It is said that we can train ourselves by setting our alarm clock 10-15 minutes earlier each morning. Science comes to the rescue of teenagers as well. ‘Why do teenagers love criminally long lie-ins? They’re not lazy — they really do need more sleep than the rest of us, says Kreitzman, to cope with the many hormonal, physical and emotional changes their bodies are going through,’ reports the Daily Mail. So teenagers do have an excuse for sleeping longer.
Getting up early, like at five or six o’clock, will be an ordeal initially. But with time and practice you’ll be able to do this and you’ll experience the comfort of this routine. Similarly, you’ll enjoy the freshness of body, mind and heart that you feel when getting up early happens like clockwork. You may even perform yoga or take an early walk through the quiet streets breathing the fumeless air. Or you may finish the office work you brought home, or help your mother in the kitchen, or read.
Some of us skip breakfast and have a heavy meal at night — which is a bad practice. As the saying goes, your breakfast should be like a king’s food — for it is this meal that will give you the energy for the rest of the day. You may have enough time to start early, dress leisurely, drive safely and get away from the traffic.

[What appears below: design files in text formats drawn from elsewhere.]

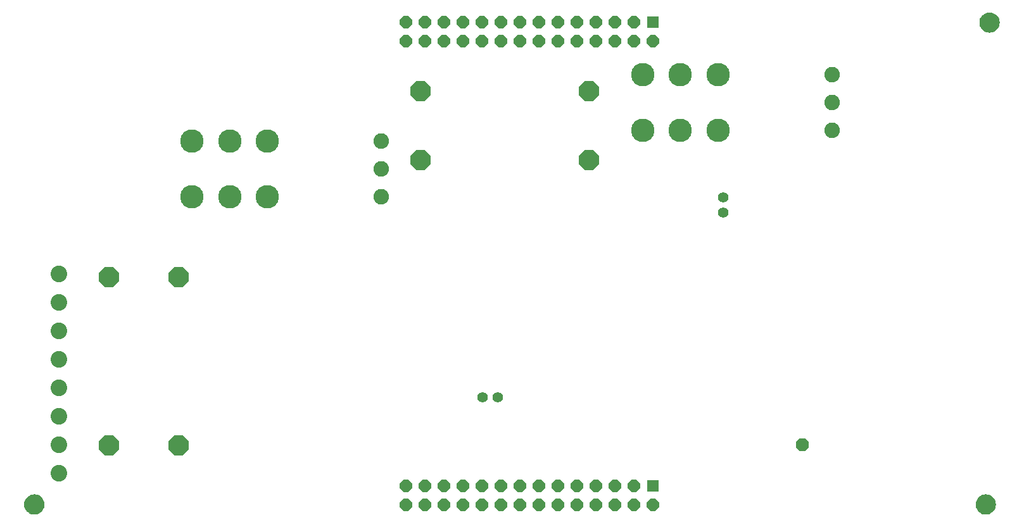
<source format=gbs>
G75*
%MOIN*%
%OFA0B0*%
%FSLAX25Y25*%
%IPPOS*%
%LPD*%
%AMOC8*
5,1,8,0,0,1.08239X$1,22.5*
%
%ADD10R,0.06406X0.06406*%
%ADD11OC8,0.06406*%
%ADD12C,0.08768*%
%ADD13C,0.00500*%
%ADD14OC8,0.06996*%
%ADD15OC8,0.10500*%
%ADD16C,0.12311*%
%ADD17C,0.08177*%
%ADD18C,0.05500*%
D10*
X0345473Y0038461D03*
X0345473Y0282713D03*
D11*
X0335473Y0282713D03*
X0325473Y0282713D03*
X0315473Y0282713D03*
X0305473Y0282713D03*
X0295473Y0282713D03*
X0285473Y0282713D03*
X0275473Y0282713D03*
X0265473Y0282713D03*
X0255473Y0282713D03*
X0245473Y0282713D03*
X0235473Y0282713D03*
X0225473Y0282713D03*
X0215473Y0282713D03*
X0215473Y0272713D03*
X0225473Y0272713D03*
X0235473Y0272713D03*
X0245473Y0272713D03*
X0255473Y0272713D03*
X0265473Y0272713D03*
X0275473Y0272713D03*
X0285473Y0272713D03*
X0295473Y0272713D03*
X0305473Y0272713D03*
X0315473Y0272713D03*
X0325473Y0272713D03*
X0335473Y0272713D03*
X0345473Y0272713D03*
X0335473Y0038461D03*
X0325473Y0038461D03*
X0315473Y0038461D03*
X0305473Y0038461D03*
X0295473Y0038461D03*
X0285473Y0038461D03*
X0275473Y0038461D03*
X0265473Y0038461D03*
X0255473Y0038461D03*
X0245473Y0038461D03*
X0235473Y0038461D03*
X0225473Y0038461D03*
X0215473Y0038461D03*
X0215473Y0028461D03*
X0225473Y0028461D03*
X0235473Y0028461D03*
X0245473Y0028461D03*
X0255473Y0028461D03*
X0265473Y0028461D03*
X0275473Y0028461D03*
X0285473Y0028461D03*
X0295473Y0028461D03*
X0305473Y0028461D03*
X0315473Y0028461D03*
X0325473Y0028461D03*
X0335473Y0028461D03*
X0345473Y0028461D03*
D12*
X0032796Y0045016D03*
X0032796Y0060016D03*
X0032796Y0075016D03*
X0032796Y0090016D03*
X0032796Y0105016D03*
X0032796Y0120016D03*
X0032796Y0135016D03*
X0032796Y0150016D03*
D13*
X0016590Y0024788D02*
X0017304Y0024288D01*
X0018094Y0023920D01*
X0018936Y0023694D01*
X0019804Y0023618D01*
X0020672Y0023694D01*
X0021514Y0023920D01*
X0022304Y0024288D01*
X0023018Y0024788D01*
X0023634Y0025404D01*
X0024134Y0026118D01*
X0024502Y0026908D01*
X0024728Y0027750D01*
X0024804Y0028618D01*
X0024728Y0029486D01*
X0024502Y0030328D01*
X0024134Y0031118D01*
X0023634Y0031832D01*
X0023018Y0032448D01*
X0022304Y0032948D01*
X0021514Y0033317D01*
X0020672Y0033542D01*
X0019804Y0033618D01*
X0018936Y0033542D01*
X0018094Y0033317D01*
X0017304Y0032948D01*
X0016590Y0032448D01*
X0015974Y0031832D01*
X0015474Y0031118D01*
X0015105Y0030328D01*
X0014880Y0029486D01*
X0014804Y0028618D01*
X0014880Y0027750D01*
X0015105Y0026908D01*
X0015474Y0026118D01*
X0015974Y0025404D01*
X0016590Y0024788D01*
X0016743Y0024681D02*
X0022865Y0024681D01*
X0023410Y0025180D02*
X0016198Y0025180D01*
X0015782Y0025678D02*
X0023826Y0025678D01*
X0024161Y0026177D02*
X0015447Y0026177D01*
X0015214Y0026675D02*
X0024394Y0026675D01*
X0024574Y0027174D02*
X0015034Y0027174D01*
X0014901Y0027672D02*
X0024707Y0027672D01*
X0024765Y0028171D02*
X0014843Y0028171D01*
X0014808Y0028669D02*
X0024799Y0028669D01*
X0024756Y0029168D02*
X0014852Y0029168D01*
X0014928Y0029666D02*
X0024680Y0029666D01*
X0024546Y0030165D02*
X0015062Y0030165D01*
X0015262Y0030663D02*
X0024346Y0030663D01*
X0024104Y0031162D02*
X0015504Y0031162D01*
X0015853Y0031660D02*
X0023754Y0031660D01*
X0023307Y0032159D02*
X0016300Y0032159D01*
X0016888Y0032657D02*
X0022719Y0032657D01*
X0021859Y0033156D02*
X0017749Y0033156D01*
X0017530Y0024183D02*
X0022078Y0024183D01*
X0020558Y0023684D02*
X0019050Y0023684D01*
X0515591Y0028618D02*
X0515667Y0029486D01*
X0515893Y0030328D01*
X0516261Y0031118D01*
X0516761Y0031832D01*
X0517377Y0032448D01*
X0518091Y0032948D01*
X0518881Y0033317D01*
X0519723Y0033542D01*
X0520591Y0033618D01*
X0521460Y0033542D01*
X0522301Y0033317D01*
X0523091Y0032948D01*
X0523805Y0032448D01*
X0524422Y0031832D01*
X0524921Y0031118D01*
X0525290Y0030328D01*
X0525515Y0029486D01*
X0525591Y0028618D01*
X0525515Y0027750D01*
X0525290Y0026908D01*
X0524921Y0026118D01*
X0524422Y0025404D01*
X0523805Y0024788D01*
X0523091Y0024288D01*
X0522301Y0023920D01*
X0521460Y0023694D01*
X0520591Y0023618D01*
X0519723Y0023694D01*
X0518881Y0023920D01*
X0518091Y0024288D01*
X0517377Y0024788D01*
X0516761Y0025404D01*
X0516261Y0026118D01*
X0515893Y0026908D01*
X0515667Y0027750D01*
X0515591Y0028618D01*
X0515596Y0028669D02*
X0525587Y0028669D01*
X0525552Y0028171D02*
X0515630Y0028171D01*
X0515688Y0027672D02*
X0525495Y0027672D01*
X0525361Y0027174D02*
X0515822Y0027174D01*
X0516001Y0026675D02*
X0525181Y0026675D01*
X0524949Y0026177D02*
X0516234Y0026177D01*
X0516569Y0025678D02*
X0524613Y0025678D01*
X0524197Y0025180D02*
X0516986Y0025180D01*
X0517530Y0024681D02*
X0523653Y0024681D01*
X0522865Y0024183D02*
X0518317Y0024183D01*
X0519837Y0023684D02*
X0521345Y0023684D01*
X0525543Y0029168D02*
X0515639Y0029168D01*
X0515715Y0029666D02*
X0525467Y0029666D01*
X0525334Y0030165D02*
X0515849Y0030165D01*
X0516049Y0030663D02*
X0525134Y0030663D01*
X0524891Y0031162D02*
X0516292Y0031162D01*
X0516641Y0031660D02*
X0524542Y0031660D01*
X0524095Y0032159D02*
X0517088Y0032159D01*
X0517676Y0032657D02*
X0523507Y0032657D01*
X0522646Y0033156D02*
X0518536Y0033156D01*
X0522560Y0277555D02*
X0521692Y0277631D01*
X0520850Y0277857D01*
X0520060Y0278225D01*
X0519346Y0278725D01*
X0518730Y0279341D01*
X0518230Y0280055D01*
X0517861Y0280845D01*
X0517636Y0281687D01*
X0517560Y0282555D01*
X0517636Y0283423D01*
X0517861Y0284265D01*
X0518230Y0285055D01*
X0518730Y0285769D01*
X0519346Y0286385D01*
X0520060Y0286885D01*
X0520850Y0287254D01*
X0521692Y0287479D01*
X0522560Y0287555D01*
X0523428Y0287479D01*
X0524270Y0287254D01*
X0525060Y0286885D01*
X0525774Y0286385D01*
X0526390Y0285769D01*
X0526890Y0285055D01*
X0527258Y0284265D01*
X0527484Y0283423D01*
X0527560Y0282555D01*
X0527484Y0281687D01*
X0527258Y0280845D01*
X0526890Y0280055D01*
X0526390Y0279341D01*
X0525774Y0278725D01*
X0525060Y0278225D01*
X0524270Y0277857D01*
X0523428Y0277631D01*
X0522560Y0277555D01*
X0524416Y0277925D02*
X0520703Y0277925D01*
X0519777Y0278423D02*
X0525343Y0278423D01*
X0525971Y0278922D02*
X0519149Y0278922D01*
X0518674Y0279420D02*
X0526446Y0279420D01*
X0526795Y0279919D02*
X0518325Y0279919D01*
X0518061Y0280417D02*
X0527059Y0280417D01*
X0527277Y0280916D02*
X0517842Y0280916D01*
X0517709Y0281414D02*
X0527411Y0281414D01*
X0527504Y0281913D02*
X0517616Y0281913D01*
X0517572Y0282411D02*
X0527547Y0282411D01*
X0527529Y0282910D02*
X0517591Y0282910D01*
X0517634Y0283408D02*
X0527485Y0283408D01*
X0527354Y0283907D02*
X0517765Y0283907D01*
X0517927Y0284405D02*
X0527193Y0284405D01*
X0526960Y0284904D02*
X0518159Y0284904D01*
X0518473Y0285403D02*
X0526647Y0285403D01*
X0526258Y0285901D02*
X0518862Y0285901D01*
X0519366Y0286400D02*
X0525753Y0286400D01*
X0525032Y0286898D02*
X0520087Y0286898D01*
X0521383Y0287397D02*
X0523736Y0287397D01*
D14*
X0423999Y0060031D03*
D15*
X0311790Y0209931D03*
X0311740Y0246481D03*
X0223157Y0246481D03*
X0223207Y0209931D03*
X0095699Y0148422D03*
X0059099Y0148422D03*
X0059099Y0059840D03*
X0095699Y0059840D03*
D16*
X0102735Y0190617D03*
X0122578Y0190617D03*
X0142420Y0190617D03*
X0142420Y0220145D03*
X0122578Y0220145D03*
X0102735Y0220145D03*
X0340035Y0225717D03*
X0359878Y0225717D03*
X0379720Y0225717D03*
X0379720Y0255245D03*
X0359878Y0255245D03*
X0340035Y0255245D03*
D17*
X0439799Y0255245D03*
X0439799Y0240481D03*
X0439799Y0225717D03*
X0202499Y0220145D03*
X0202499Y0205381D03*
X0202499Y0190617D03*
D18*
X0382299Y0190368D03*
X0382299Y0182494D03*
X0263636Y0084981D03*
X0255762Y0084981D03*
M02*

</source>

All said and done it is not easy to get up, relinquishing the warmth of the blankets and the coziness of the bed. But once you get up early you will enjoy what daybreak offers. Contemplate what writer Vera Nazarian said, “Have you ever seen the dawn? Not a dawn groggy with lack of sleep or hectic with mindless obligations and you about to rush off on an early adventure or business, but full of deep silence and absolute clarity of perception? A dawning which you truly observe, degree by degree. It is the most amazing moment of birth. And more than anything it can spur you to action. Have a burning day.”
I cannot promise you that if you get up early you will experience an ‘amazing moment of birth’ or it would ‘spur you to action’.
But I am sure that being an early bird you will get a great experience of serenity and have ample time to accomplish anything you wish.